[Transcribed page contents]
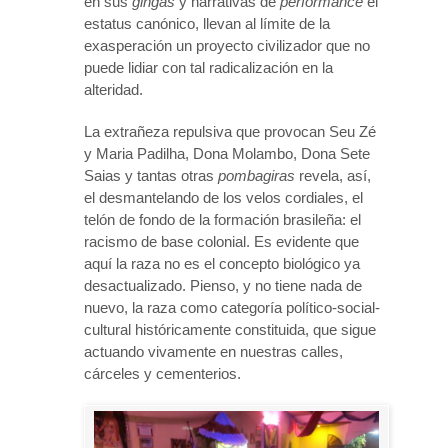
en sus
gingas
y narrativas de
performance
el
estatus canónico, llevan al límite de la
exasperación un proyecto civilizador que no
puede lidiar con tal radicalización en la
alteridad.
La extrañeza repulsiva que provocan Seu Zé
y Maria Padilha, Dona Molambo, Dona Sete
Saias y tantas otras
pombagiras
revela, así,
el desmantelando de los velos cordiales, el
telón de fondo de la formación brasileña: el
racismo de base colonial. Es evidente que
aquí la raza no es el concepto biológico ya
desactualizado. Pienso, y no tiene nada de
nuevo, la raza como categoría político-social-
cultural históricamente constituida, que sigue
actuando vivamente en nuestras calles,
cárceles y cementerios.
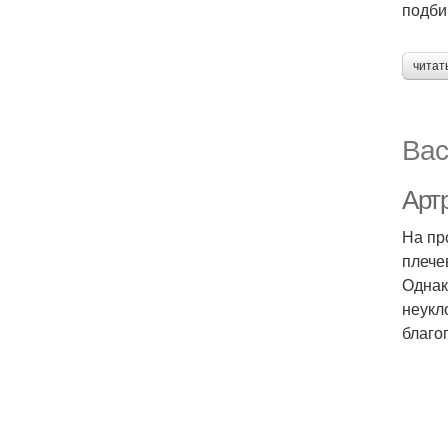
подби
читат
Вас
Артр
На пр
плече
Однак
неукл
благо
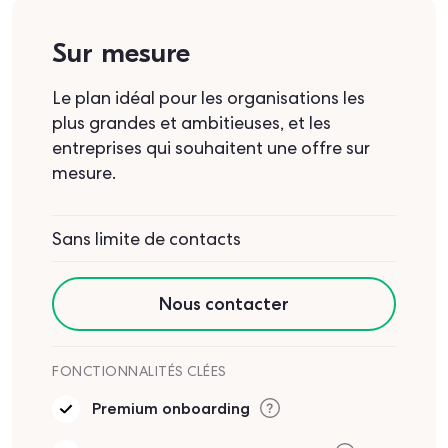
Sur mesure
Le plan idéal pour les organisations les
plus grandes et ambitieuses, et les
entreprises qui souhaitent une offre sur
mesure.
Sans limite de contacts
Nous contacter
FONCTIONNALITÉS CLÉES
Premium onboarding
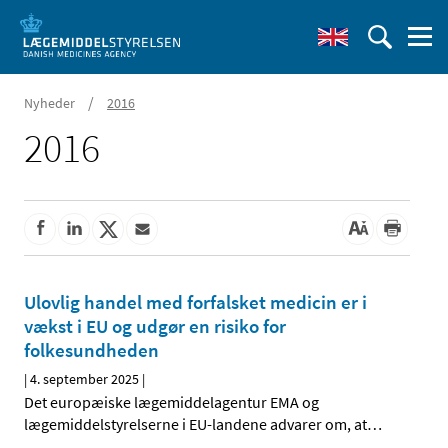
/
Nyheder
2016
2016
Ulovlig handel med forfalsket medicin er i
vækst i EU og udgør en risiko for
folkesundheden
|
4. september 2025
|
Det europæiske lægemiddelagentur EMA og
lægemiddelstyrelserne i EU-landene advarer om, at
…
--
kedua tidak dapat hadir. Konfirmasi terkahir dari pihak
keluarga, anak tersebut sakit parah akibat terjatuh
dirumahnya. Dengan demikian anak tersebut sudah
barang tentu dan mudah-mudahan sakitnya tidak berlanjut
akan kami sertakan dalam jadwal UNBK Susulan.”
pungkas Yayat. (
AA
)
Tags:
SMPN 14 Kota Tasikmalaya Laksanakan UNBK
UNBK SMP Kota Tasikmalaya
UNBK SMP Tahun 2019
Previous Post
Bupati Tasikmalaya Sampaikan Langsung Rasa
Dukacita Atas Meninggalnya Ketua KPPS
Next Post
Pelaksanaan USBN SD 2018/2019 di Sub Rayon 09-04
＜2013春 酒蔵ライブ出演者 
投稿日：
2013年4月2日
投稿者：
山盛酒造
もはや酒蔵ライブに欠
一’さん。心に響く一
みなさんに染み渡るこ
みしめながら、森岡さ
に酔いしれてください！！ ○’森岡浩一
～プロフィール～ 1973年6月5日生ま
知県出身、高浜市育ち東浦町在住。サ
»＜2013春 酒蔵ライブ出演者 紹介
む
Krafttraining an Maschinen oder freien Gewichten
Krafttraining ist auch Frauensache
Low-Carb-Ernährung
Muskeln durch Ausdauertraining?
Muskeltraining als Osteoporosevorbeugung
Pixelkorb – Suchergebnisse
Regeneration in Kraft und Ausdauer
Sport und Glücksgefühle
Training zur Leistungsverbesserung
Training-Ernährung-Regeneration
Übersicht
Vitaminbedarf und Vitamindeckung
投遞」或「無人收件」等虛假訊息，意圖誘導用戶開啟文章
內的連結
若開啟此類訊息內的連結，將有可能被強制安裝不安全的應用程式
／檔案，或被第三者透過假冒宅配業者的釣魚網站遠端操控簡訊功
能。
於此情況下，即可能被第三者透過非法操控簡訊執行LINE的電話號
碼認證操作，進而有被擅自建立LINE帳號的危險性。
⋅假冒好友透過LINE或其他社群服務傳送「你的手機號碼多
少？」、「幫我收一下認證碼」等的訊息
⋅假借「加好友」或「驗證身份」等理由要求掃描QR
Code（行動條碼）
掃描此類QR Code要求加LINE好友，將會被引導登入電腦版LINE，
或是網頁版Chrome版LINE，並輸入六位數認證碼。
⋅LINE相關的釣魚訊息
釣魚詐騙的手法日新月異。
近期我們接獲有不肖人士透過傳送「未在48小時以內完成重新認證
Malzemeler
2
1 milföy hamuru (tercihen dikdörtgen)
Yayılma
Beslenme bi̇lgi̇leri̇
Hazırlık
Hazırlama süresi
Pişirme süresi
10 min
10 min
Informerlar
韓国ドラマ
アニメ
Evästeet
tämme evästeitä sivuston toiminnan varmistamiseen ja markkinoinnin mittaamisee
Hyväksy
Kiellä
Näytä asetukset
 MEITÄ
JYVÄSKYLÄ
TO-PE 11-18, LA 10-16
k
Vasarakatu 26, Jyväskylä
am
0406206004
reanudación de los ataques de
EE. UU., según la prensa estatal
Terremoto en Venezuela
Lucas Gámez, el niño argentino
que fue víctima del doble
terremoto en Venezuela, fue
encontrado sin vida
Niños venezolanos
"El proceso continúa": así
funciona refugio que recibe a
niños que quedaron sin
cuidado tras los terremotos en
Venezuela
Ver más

> TASK: What is the number of lines in the entries above that contain the string "UNBK"? Reply with the number and nothing more.

> RESULT OF THIS TASK: 4